Traditionally, atrial fibrillation (AF) has been diagnosed with ECGs, telemetry, or holter monitors that provide days of tracings. In the past 20 years, new implantable devices (e.g., loop recorders, implantable defibrillators, pacemakers) have been introduced that give continuous readings over months to years. Longer tracings are able to detect asymptomatic episodes of atrial tachyarrhythmias that have undetermined clinical significance. Two events that have been loosely defined are atrial high-rate episodes (AHRE) and subclinical AF. While criteria aren't standardized across professional organizations, the following definitions are often seen:
- AHRE - atrial tachyarrhythmia episodes with a rate > 170 beats/min detected by cardiac implantable electronic devices
- Subclinical AF - an asymptomatic AHRE lasting greater than 6 minutes and less than 24 hours
Observational studies have found these events, which often precede the development of clinical AF, are associated with a higher-than-normal but
less-than-AF stroke risk, spurring two recent studies that evaluated the effects of antithrombotics in affected patients.
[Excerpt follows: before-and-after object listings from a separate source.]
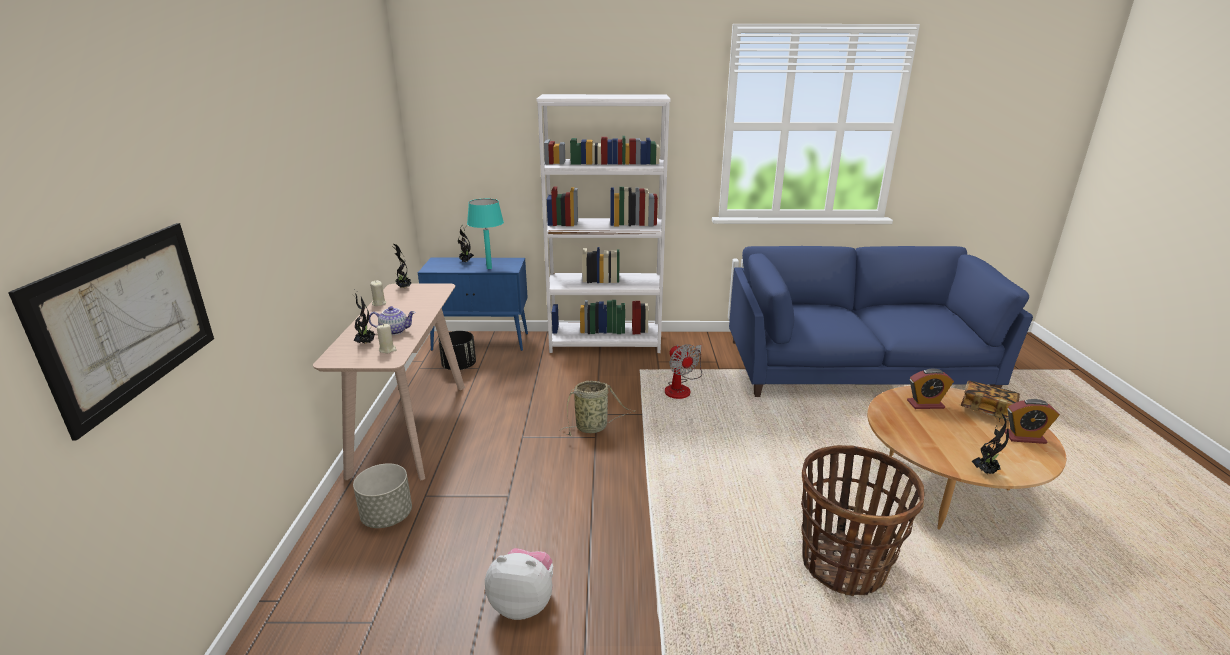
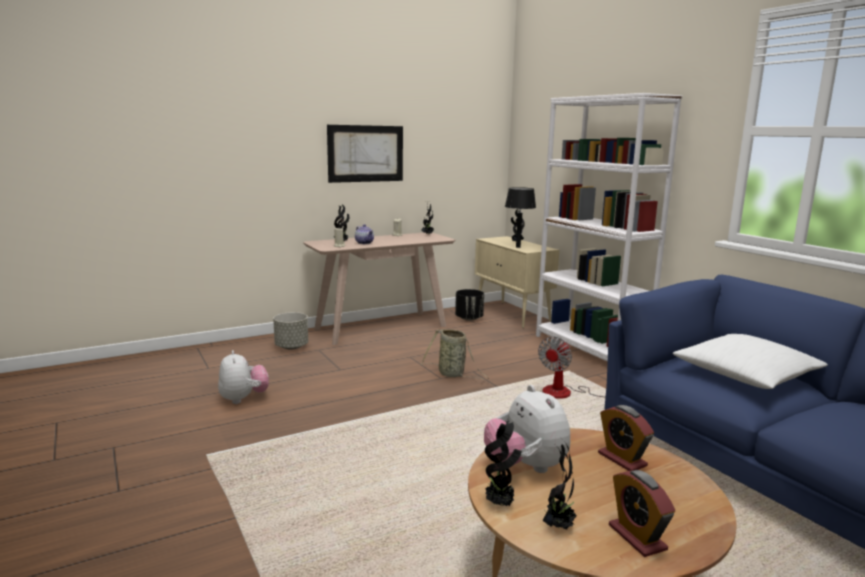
camera: 60 degrees right, 10 degrees down
(129, 320) = (172, 157): picture -> picture (366, 153)
(481, 342) = (512, 315): blue cabinet -> beige cabinet
(489, 268) = (518, 247): turquoise table lamp -> black table lamp
(827, 316) = (745, 375): none -> white pillow
(843, 564) = (376, 518): basket -> none
(932, 443) = (525, 467): none -> plush toy
(986, 410) = (677, 505): book -> none
(1013, 459) = (558, 526): none -> potted plant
The first study (N=2536) compared edoxaban to placebo in patients with AHREs. It was stopped early due to futility, as CV events were not significantly lower with edoxaban, and major bleeding was worse. The other study (N=4012) randomized patients with subclinical AF to apixaban or aspirin. After 3.5 years of follow-up, apixaban reduced stroke risk (0.78%/patient-year vs 1.21%/patient-year) but increased major bleeding (1.53%/patient-year vs 1.12%/patient-year).
These studies do not support anticoagulation in AHRE or subclinical AF, while recent AHA guidelines state that it is "reasonable" in certain high-risk patients. Over the course of both trials, a significant number of subjects developed clinical AF (18% and 24%, respectively), underpinning the importance of continued close monitoring.